P 203  Reconnaître sa faute et demander pardon, c’est le problème du coupable : s’il ne demande pas à être pardonné, il n’y aura pas de pardon pour lui… Même si le coupable n’a pas demandé pardon, c’est le fait de pardonner qui reste le problème de la victime.

 

P 208-209  Le pardon est fondamentalement le retournement du sentiment de haine. …Pardonner est un processus psychique par lequel on cesse de haïr, c’est à dire d’être enchaîné à son état victimaire… cesser de haïr peut durer des années, voire toute une vie.
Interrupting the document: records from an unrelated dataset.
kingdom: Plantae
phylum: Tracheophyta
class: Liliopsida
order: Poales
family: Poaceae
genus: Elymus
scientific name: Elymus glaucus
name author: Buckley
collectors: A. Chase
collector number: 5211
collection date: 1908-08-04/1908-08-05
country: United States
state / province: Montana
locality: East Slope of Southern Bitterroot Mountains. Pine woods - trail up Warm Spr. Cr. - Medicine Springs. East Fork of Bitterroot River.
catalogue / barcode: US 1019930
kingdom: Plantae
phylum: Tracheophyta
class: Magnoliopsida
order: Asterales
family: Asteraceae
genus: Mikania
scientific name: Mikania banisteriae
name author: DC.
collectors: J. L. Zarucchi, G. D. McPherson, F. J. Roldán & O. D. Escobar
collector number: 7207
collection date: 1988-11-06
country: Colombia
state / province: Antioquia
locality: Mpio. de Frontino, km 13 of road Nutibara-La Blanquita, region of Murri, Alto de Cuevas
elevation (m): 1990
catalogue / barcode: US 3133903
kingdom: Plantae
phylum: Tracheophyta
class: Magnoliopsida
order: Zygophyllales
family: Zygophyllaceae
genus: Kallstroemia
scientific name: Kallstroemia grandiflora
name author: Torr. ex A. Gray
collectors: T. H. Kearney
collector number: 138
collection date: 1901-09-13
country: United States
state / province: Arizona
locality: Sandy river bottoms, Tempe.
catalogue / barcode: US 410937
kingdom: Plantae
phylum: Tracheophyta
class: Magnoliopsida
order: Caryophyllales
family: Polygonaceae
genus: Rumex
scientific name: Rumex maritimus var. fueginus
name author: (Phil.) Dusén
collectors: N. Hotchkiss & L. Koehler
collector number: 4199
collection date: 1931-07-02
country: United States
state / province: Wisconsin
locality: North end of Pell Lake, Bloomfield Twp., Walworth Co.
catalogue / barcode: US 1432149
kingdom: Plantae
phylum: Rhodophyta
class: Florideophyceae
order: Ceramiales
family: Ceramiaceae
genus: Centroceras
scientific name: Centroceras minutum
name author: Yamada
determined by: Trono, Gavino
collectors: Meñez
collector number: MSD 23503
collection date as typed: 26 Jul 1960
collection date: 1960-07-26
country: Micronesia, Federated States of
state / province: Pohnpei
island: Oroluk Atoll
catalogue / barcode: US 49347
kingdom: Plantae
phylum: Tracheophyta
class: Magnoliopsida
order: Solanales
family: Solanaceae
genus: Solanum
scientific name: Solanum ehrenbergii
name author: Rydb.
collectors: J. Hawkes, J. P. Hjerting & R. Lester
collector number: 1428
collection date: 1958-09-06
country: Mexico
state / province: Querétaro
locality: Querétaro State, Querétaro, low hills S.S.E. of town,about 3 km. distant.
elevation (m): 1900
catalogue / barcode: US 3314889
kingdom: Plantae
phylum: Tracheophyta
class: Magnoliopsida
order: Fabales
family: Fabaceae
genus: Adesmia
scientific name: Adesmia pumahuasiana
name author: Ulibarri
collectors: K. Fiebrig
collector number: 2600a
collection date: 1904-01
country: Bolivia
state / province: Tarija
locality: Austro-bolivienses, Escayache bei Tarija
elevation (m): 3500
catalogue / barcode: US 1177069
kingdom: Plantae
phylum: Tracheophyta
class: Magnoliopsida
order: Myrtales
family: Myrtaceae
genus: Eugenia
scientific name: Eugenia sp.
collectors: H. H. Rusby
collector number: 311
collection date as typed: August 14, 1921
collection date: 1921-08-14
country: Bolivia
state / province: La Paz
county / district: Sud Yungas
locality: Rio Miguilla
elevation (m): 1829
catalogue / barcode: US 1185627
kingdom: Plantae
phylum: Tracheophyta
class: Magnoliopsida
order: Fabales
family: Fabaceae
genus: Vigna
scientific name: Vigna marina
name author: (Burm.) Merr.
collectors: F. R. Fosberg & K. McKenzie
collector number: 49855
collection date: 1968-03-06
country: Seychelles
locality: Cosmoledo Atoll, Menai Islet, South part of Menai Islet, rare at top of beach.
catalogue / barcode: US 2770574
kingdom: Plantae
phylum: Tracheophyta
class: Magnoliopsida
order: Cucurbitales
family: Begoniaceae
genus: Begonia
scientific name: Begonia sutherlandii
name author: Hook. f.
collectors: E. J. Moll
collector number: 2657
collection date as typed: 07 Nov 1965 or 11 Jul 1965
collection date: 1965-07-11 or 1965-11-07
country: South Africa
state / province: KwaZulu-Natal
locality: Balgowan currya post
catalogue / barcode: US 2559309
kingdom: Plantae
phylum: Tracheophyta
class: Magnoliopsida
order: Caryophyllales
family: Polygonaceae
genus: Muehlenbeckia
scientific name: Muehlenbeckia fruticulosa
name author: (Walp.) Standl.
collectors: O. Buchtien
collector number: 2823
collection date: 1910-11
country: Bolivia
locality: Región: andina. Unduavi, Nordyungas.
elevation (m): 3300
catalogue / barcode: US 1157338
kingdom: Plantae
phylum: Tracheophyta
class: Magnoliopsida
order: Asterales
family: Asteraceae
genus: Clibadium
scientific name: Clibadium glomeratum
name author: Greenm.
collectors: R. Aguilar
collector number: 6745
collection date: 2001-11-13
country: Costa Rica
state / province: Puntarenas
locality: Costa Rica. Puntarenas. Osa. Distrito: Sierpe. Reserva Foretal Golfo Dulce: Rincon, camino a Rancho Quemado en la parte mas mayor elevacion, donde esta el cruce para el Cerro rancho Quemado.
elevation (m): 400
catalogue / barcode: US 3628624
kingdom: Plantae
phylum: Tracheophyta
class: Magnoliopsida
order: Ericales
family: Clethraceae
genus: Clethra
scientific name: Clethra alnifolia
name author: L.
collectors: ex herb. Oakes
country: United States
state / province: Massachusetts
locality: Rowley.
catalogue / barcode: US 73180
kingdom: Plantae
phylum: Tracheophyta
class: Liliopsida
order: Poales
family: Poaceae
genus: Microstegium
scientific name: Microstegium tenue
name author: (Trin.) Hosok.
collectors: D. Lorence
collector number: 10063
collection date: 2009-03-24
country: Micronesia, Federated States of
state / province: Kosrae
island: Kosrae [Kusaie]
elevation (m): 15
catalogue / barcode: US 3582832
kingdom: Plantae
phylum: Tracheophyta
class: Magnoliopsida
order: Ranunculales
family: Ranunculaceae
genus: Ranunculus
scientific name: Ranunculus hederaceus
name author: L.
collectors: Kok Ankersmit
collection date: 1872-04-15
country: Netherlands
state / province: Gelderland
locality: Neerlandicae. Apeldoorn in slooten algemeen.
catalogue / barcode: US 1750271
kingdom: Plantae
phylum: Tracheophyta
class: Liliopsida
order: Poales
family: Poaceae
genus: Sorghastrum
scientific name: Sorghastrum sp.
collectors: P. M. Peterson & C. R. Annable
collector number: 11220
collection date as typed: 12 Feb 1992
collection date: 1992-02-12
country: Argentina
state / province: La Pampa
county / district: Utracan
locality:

Malgré les déterminations qui pèsent sur la vie psychique, la réversibilité de nos sentiments, de nos affects, reste également un de ses aspects essentiels ; le pire n’est donc jamais certain, rien n’est entièrement irrémédiable, rien n’est jamais définitivement consommé.

 

P 219  On observe chez ceux qui pardonnent non seulement une diminution de leur état dépressif et de leur amertume, mais aussi des modifications au niveau de leur engagement, du sens de leur responsabilité et de leur affection envers autrui.

 

P 224  On n’est pas résilient une fois pour toutes ; être résilient, c’est une façon de se reconstruire qui n’est pas acquise définitivement.

 

P 226  L’expérience des blessés révèle un ultime enjeu de guérison : faire de sa blessure un moteur pour avancer dans sa vie ; l’épreuve peut alors devenir un tremplin et la souffrance une force, une force pour revivre.

 

P 232  Se reconstruire. En dépit de ce qui les a détruits, les blessés ont le pouvoir de se reconstruire ; cette faculté de revivre dépend d’eux.

 

P 233  Quand quelqu’un subit un dommage, c’est lui-même qui se fait souffrir et non pas les autres. Aussi pour se reconstruire, il faut d’abord cesser de se faire du mal…

 

P 234  La reconstruction psychique apparaît comme la capacité de faire un bon usage de notre vie ; elle est une matière à travailler en vue de son accomplissement humain.

 

P 237  Se reconstruire, c’est transcender le sentiment de son propre malheur. …C’est lorsqu’il arrive à se consacrer par exemple à une cause, que le blessé se détache de son identité d’être souffrant.

 

P 238  Surmonter ses blessures. C’est en investissant sa vie que le blessé se répare, la vie ne revient pas tout seul, il faut la rappeler du fond de soi-même. 

 

P 239  …Un type d’engagement semble plus réparateur que d’autres : c’est lorsqu’une victime s’implique soit pour apporter son aide à d’autres victimes, soit pour prendre en charge un type de détresse.

 

P 247  Choisir de vivre. La mort psychique qui ronge l’âme blessée ne peut être vaincue que si on choisit de vivre… Ce choix-là se greffe dans les profondeurs de l’être et fait appel à un ensemble de dispositions intérieures qui mobilisent les facultés blessées (affects, émotions, pensées), pour les réorienter et en faire des vecteurs de vie.

 

P 250  La transformation de la vie liée au choix de vivre, produit à son tour de nouvelles attitudes face à la vie. L’une des plus révélatrices réside dans cette force intérieure, toute particulière, acquise par celui qui a traversé l’épreuve ; elle se caractérise notamment par une forme d’impassibilité qui consiste à ne plus se laisser impressionner par les contingences immédiates.